Here is how the experience differs when speaking the same sentence: “I was thinking about the quarterly report… and it seems like the numbers for Q3 are a bit lower than we expected.”

Without Thought Detection

The application receives multiple, fragmented transcripts based purely on pauses.Received Transcripts:
I was thinking about the quarterly report
and it seems like the numbers for Q3 are a bit lower than we expected.

With Thought Detection

The application receives a single, semantically complete transcript after the user finishes their entire point.Received Transcript:
✅ Thought Complete: I was thinking about the quarterly report, and it seems like the numbers for Q3 are a bit lower than we expected.

→ **Data to examine**:
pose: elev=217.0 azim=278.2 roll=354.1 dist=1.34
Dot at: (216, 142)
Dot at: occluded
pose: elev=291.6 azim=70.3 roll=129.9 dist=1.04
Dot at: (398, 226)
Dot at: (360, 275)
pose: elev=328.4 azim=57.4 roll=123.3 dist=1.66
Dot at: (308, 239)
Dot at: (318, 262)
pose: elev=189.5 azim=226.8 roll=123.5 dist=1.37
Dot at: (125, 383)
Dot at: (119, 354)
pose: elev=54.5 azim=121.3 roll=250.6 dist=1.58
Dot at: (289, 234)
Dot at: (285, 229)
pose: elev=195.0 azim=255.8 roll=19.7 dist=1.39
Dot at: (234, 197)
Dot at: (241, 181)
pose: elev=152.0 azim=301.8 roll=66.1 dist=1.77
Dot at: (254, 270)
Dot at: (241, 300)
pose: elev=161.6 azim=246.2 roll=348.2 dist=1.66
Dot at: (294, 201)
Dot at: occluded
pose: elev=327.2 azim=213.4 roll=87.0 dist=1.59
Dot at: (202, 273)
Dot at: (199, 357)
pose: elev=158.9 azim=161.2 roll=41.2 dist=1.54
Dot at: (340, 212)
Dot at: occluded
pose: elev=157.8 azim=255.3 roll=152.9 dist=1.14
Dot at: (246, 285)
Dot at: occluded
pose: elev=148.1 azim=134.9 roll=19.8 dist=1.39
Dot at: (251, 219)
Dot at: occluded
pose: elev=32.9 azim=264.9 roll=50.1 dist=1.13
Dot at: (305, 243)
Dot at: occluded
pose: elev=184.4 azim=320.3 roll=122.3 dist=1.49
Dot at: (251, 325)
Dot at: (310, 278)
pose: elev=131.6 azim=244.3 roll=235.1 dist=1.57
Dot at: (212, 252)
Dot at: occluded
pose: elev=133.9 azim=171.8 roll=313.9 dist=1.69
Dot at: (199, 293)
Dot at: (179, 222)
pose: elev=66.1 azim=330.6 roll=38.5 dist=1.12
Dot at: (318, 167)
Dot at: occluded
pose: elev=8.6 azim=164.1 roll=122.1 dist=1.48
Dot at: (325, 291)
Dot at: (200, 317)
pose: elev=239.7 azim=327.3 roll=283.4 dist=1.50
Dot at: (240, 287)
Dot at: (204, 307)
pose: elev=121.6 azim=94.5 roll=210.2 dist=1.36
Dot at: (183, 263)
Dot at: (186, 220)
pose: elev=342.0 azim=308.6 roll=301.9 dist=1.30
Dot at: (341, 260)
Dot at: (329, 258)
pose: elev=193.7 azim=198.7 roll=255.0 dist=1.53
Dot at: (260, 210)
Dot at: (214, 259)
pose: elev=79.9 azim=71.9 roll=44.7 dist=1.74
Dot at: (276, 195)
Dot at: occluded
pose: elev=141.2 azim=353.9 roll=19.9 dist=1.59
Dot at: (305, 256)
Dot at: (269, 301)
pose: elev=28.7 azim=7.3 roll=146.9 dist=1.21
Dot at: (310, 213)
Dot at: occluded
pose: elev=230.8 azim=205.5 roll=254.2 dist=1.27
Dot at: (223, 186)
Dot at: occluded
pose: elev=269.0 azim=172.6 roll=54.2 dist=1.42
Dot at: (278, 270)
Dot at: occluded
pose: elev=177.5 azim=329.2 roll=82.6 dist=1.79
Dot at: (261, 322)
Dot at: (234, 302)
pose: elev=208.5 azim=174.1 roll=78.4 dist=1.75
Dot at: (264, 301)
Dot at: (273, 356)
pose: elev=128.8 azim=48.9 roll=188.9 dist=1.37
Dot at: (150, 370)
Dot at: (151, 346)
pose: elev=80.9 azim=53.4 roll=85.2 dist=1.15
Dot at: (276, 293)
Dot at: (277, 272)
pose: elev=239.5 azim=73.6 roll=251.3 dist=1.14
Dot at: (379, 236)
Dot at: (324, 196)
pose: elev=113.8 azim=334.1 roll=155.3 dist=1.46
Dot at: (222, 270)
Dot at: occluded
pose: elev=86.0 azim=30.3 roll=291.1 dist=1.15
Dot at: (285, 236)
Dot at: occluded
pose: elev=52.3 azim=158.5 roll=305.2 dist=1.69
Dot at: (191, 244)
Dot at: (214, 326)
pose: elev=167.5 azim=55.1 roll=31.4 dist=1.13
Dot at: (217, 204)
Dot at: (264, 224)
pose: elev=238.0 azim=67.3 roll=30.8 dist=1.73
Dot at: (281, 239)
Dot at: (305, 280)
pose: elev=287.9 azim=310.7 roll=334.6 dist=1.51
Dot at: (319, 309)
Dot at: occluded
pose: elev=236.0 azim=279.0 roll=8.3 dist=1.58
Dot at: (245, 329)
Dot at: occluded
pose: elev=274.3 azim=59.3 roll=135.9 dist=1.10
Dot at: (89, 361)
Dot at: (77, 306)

→ **What you need to do**: Carry on the passage about thought detection in speech transcripts from the point where it stops.

→ **Written answer**:
Why is this useful?

Thought Detection helps AI voice agents to be more intuitive and realistic. It’s annoying for users to be interrupted by an overly enthusiastic LLM, and this is a simple solution to eliminate that from the start. It’s also useful for live transcriptions that have beautiful spacing out of the box. No more blocks of text!